Without a foe, strategy lacks urgency.
Without a future, it lacks aspiration.
Without a path, it lacks credibility.

When all three are present, strategy becomes something people can reason with — not just something they are told to follow.

Stripe did not frame its strategy as “build a better payments API.”

It framed it as a story: Increase the GDP of the internet.

This narrative did several things at once.

It defined a foe: economic friction for online businesses.
It defined a future: a world where anyone can start and scale an internet company.
It defined a path: remove complexity from payments, compliance, and financial operations.

That story gave coherence to decisions that might otherwise have looked scattered. Payments became billing. Billing became subscriptions. Subscriptions became tax, fraud, identity, and treasury. Each move could be justified not as product sprawl, but as another way of reducing friction to online commerce.

Engineers were not just shipping features. They were helping small companies participate in the global economy.

Leadership was not just expanding a platform. They were widening the surface area of what “the internet economy” could support.

The strategy did not live only in investor decks. It lived in product scope, hiring priorities, and technical ambition. It told people what problems were worth solving and which ones were distractions.

It was not a roadmap. It was a meaning-making device.

The best articulation of a simple strategy I have encountered comes from Will Guidara’s 2022 book Unreasonable Hospitality.

At the time, most fine dining restaurants were competing on what happened in the back of the house [kitchen]. More technique. More ingredients. More innovation behind the scenes.

Eleven Madison Park , Guidara’s restaurant, made a different choice. They decided their competitive advantage would come from the front of the house — from the experience of being a guest.

That choice became a story: unreasonable hospitality.

It told servers how far they should go to create delight.
It told managers what kinds of expenses were acceptable.
It told accounting why unusual bills would appear.

It gave everyone a shared mental model for what mattered. The strategy did not need to be explained in functional terms. It was already embedded in the language of the organization.

Up and down and across the business, the strategy was legible.

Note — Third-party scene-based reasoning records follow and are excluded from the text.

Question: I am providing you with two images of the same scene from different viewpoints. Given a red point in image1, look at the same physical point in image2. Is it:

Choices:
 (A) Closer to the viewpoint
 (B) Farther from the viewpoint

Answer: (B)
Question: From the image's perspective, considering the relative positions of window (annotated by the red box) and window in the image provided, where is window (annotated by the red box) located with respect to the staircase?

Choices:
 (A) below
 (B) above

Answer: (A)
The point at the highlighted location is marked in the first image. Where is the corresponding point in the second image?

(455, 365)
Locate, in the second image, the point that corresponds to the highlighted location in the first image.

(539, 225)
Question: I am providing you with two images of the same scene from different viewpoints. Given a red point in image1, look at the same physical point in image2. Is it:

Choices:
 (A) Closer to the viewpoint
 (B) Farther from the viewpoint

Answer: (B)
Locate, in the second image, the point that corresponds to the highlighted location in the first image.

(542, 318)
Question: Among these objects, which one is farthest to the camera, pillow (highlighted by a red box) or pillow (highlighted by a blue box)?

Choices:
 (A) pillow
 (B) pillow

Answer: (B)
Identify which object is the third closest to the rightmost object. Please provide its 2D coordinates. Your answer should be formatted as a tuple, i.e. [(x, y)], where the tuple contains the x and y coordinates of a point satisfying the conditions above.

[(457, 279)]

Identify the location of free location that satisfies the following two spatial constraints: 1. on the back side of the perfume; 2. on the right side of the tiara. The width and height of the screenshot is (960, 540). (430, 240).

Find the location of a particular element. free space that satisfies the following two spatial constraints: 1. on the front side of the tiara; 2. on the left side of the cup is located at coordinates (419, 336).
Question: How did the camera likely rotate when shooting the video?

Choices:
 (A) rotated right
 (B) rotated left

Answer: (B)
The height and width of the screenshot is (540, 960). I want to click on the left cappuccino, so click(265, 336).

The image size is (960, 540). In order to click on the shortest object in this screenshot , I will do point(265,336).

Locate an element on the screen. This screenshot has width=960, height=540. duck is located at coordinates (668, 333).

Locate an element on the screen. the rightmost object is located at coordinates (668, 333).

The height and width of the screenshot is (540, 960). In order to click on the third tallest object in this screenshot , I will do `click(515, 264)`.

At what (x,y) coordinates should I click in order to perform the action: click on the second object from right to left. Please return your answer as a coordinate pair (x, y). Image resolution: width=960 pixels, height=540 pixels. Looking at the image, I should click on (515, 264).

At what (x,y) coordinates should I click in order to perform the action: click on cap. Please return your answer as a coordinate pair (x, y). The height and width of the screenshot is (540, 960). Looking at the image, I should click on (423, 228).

Not because it was detailed.
But because it was meaningful.

Both Stripe and Unreasonable Hospitality illustrate the same principle: strategy is not what you plan to do. It is the story you tell about what matters.

That story does not replace analysis. It sits on top of it. It turns conclusions into commitments and priorities into behavior.

Organizations that execute well are not the ones with the most data. They are the ones with the clearest shared narrative about who they are and where they are going.

In that sense, strategy is not separate from culture.
It is culture, made explicit.

A company without a strategic story is a collection of functions pursuing local optima. A company with one has a chance of acting like a system.

We tend to think of storytelling as something reserved for marketing, branding, or leadership speeches. But strategy is where storytelling does the most work.

It is where a business decides:

  • what it will optimize for
  • what it will accept as cost
  • what it will treat as noise

Those decisions cannot be made only with numbers. They require interpretation. And interpretation requires narrative.

Strategy, at its best, is the story that allows many people to make aligned decisions without being told what to do.

It is not about inspiration.
It is about coordination.

And in complex organizations, coordination is the hardest problem of all.